Une préoccupation d’autant plus légitime que ces dernières années, le peuple se trouve noyé dans une atmosphère sociopolitique délétère doublée d’une situation sécuritaire précaire aussi bien au nord qu’au centre et à Bamako. Le vivre ensemble a été sérieusement entamé par les épreuves de l’insécurité, du terrorisme, et de crises de tous genres. Il faut surtout s’unir face à la menace de partition du pays par des forces extérieures cachées derrière des rebelles aux idéaux indépendantistes maquillés en revendications de développement. La même valeur s’impose face à la guéguerre politicienne qui mine la vie nationale, déstabilise le fonctionnement normal des institutions, désoriente le peuple et détourne le pays de ses priorités.
Le doute n’est plus permis, il y a péril en la demeure. Et l’union sacrée des Maliens de tous bords est une obligation. La jeunesse avait montré la voie, lors d’un « Rassemblement pour la paix et la réconciliation nationale : An ka ben » tenu en mai dernier. A l’occasion, des jeunes, des membres du gouvernement), des représentants des partis politiques de la majorité et de l’opposition, des membres des groupes armés (Cma et plateforme), de la société civile se malienne, sont montés au créneau pour demander le retour au pays du président Amadou Toumani Touré. L’appel a été entendu : ATT est, depuis le 24 décembre 2017, parmi nous.
En accompagnant ce retour, les autorités actuelles ont posé un acte de grande dimension. A travers les commentaires, l’unanimité se dégage que les Maliens, du Nord au Sud et d’Est en Ouest, doivent se réconcilier. La réalisation de ce rêve est l’apanage du président Ibrahim Boubacar Kéïta qui doit en être à la fois le concepteur des jalons et l’exécutant. En effet, la réconciliation attendue aujourd’hui par le peuple malien, devrait être une réconciliation globale. C’est à ce prix que le peuple du Mali pourrait cicatriser ses blessures, surmonter toutes ses dissensions et poursuivre sa marche vers le progrès social, économique et culturel.
Au-delà de ces défis majeurs, il est aussi impérieux d’affronter la corruption, un fléau profondément ancré dans les mœurs. Tous les problèmes que les Maliens vivent aujourd’hui sont intimement liés à la mal gouvernance engendrée par une corruption à grande échelle.

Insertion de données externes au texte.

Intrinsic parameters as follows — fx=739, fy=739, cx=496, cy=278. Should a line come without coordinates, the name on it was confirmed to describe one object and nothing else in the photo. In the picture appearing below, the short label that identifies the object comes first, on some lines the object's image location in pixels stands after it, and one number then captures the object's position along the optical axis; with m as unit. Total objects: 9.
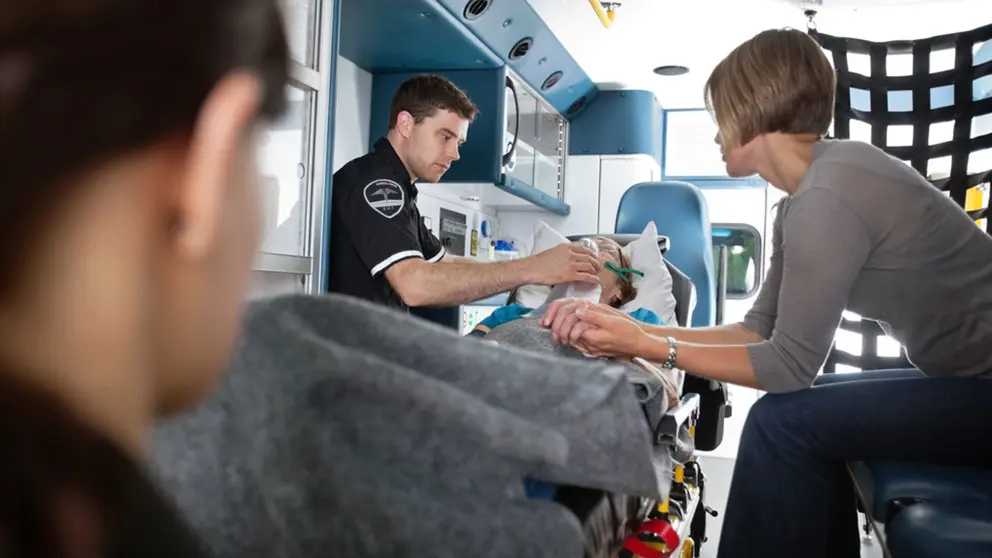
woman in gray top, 1.26
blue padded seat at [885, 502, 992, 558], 0.91
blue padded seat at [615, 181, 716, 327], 3.15
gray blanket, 0.51
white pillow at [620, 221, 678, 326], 2.65
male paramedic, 2.15
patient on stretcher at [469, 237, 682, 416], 1.55
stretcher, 0.69
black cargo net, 2.45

Le régime doit aussi lutter contre l’inflation galopante des produits de grande consommation (céréales, lait, sucre, huile…) pour amortir les coups subis par les Maliens du fait que l’argent a complètement disparu. Et engager des travaux d’envergures, car les Maliens ont toujours besoin de routes, de barrages, de ponts et chaussées, de terres aménagées, de terres irriguées, de centres de santé, de salles de classes, d’écoles et d’infrastructures diverses. C’est dire que 2018 constitue un tournant décisif pour le régime. Une année déterminante où le chef de l’Etat devra s’attaquer à tous ces défis que traine le Mali depuis 2013. Il y va de l’embelli de son bilan qui sera son arme, face à des adversaires déterminés, pour être reconduit à la tête de la magistrature suprême du Mali.